Crash with "munmap_chunk(): invalid pointer" error
Is there an existing issue for this?
- [X] I have searched the existing issues
Describe the bug
During the course of normal operations, we suddenly got an error "munmap_chunk(): invalid pointer", which results in the application crashing with the log message "Crashing thread 0057 signal 6 (0006)". Analyzing the dump of the crashing thread shows the following stack:
[InlinedCallFrame: 00007f6de6f9c968] Interop+Crypto.X509Destroy(IntPtr)
[InlinedCallFrame: 00007f6de6f9c968] Interop+Crypto.X509Destroy(IntPtr)
System.Runtime.InteropServices.SafeHandle.Finalize() [/_/src/libraries/System.Private.CoreLib/src/System/Runtime/InteropServices/SafeHandle.cs @ 90]
[DebuggerU2MCatchHandlerFrame: 00007f6de6f9cd30]
We are currently using .NET 6.0 GC mode.
Expected Behavior
Application does not crash
Steps To Reproduce
Unable to reproduce
Exceptions (if any)
No response
.NET Version
8.0.7
Anything else?
Host:
Version: 8.0.7
Architecture: x64
Commit: 2aade6beb0
RID: linux-x64
.NET SDKs installed:
No SDKs were found.
.NET runtimes installed:
Microsoft.AspNetCore.App 8.0.7 [/usr/share/dotnet/shared/Microsoft.AspNetCore.App]

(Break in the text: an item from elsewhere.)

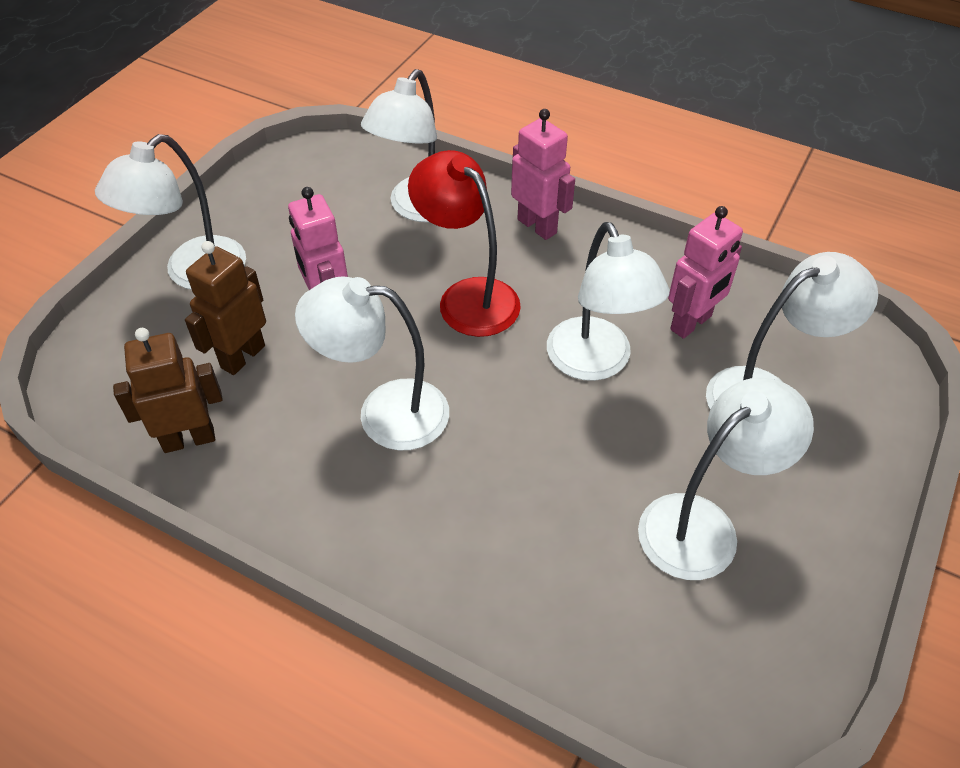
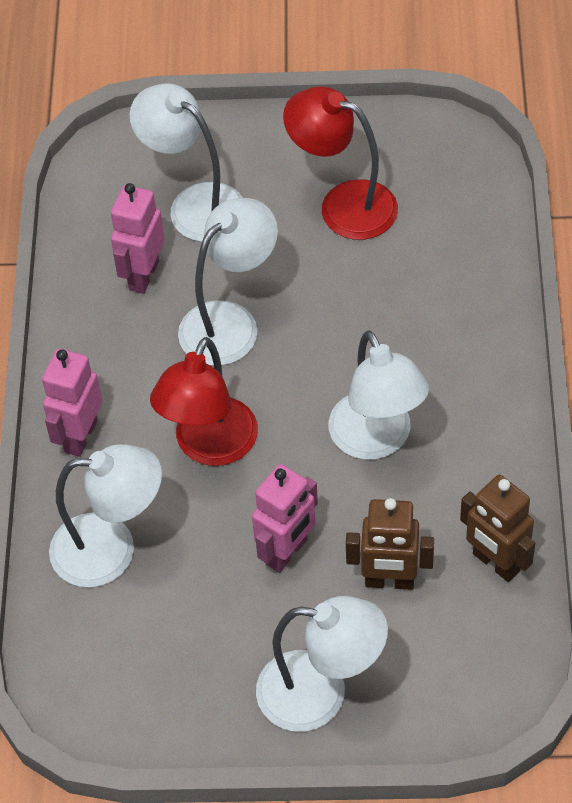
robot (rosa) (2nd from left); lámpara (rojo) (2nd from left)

Microsoft.NETCore.App 8.0.7 [/usr/share/dotnet/shared/Microsoft.NETCore.App]
Other architectures found:
None
Environment variables:
Not set
global.json file:
Not found
Unfortunately with the information given, this issue isn't actionable (no repro, no code, etc.).
Because of Interop+Crypto.X509Destroy(IntPtr) (from the stack trace) I guess this issue should be moved to runtime anyway.
@John-R-D Can you please provide more info about what sort of app you're running? Is it aspnetcore? If so, is it kestrel or IIS? As @gfoidl points out, this isn't actionable with the info provided.
Since dotnet/runtime has some closed issues about munmap_chunk, they might have a better idea of where to start (and can, of course, move the issue back here if it's specific to aspnetcore).
Tagging subscribers to this area: @dotnet/area-system-security, @bartonjs, @vcsjones See info in area-owners.md if you want to be subscribed.
We're running aspnetcore using kestrel.
As the stack from the error has so little information, I wouldn't know how to produce test code that can reproduce the issue. However, given the location of the error, it seemed prudent to post it here to at least let you know there is some kind of error.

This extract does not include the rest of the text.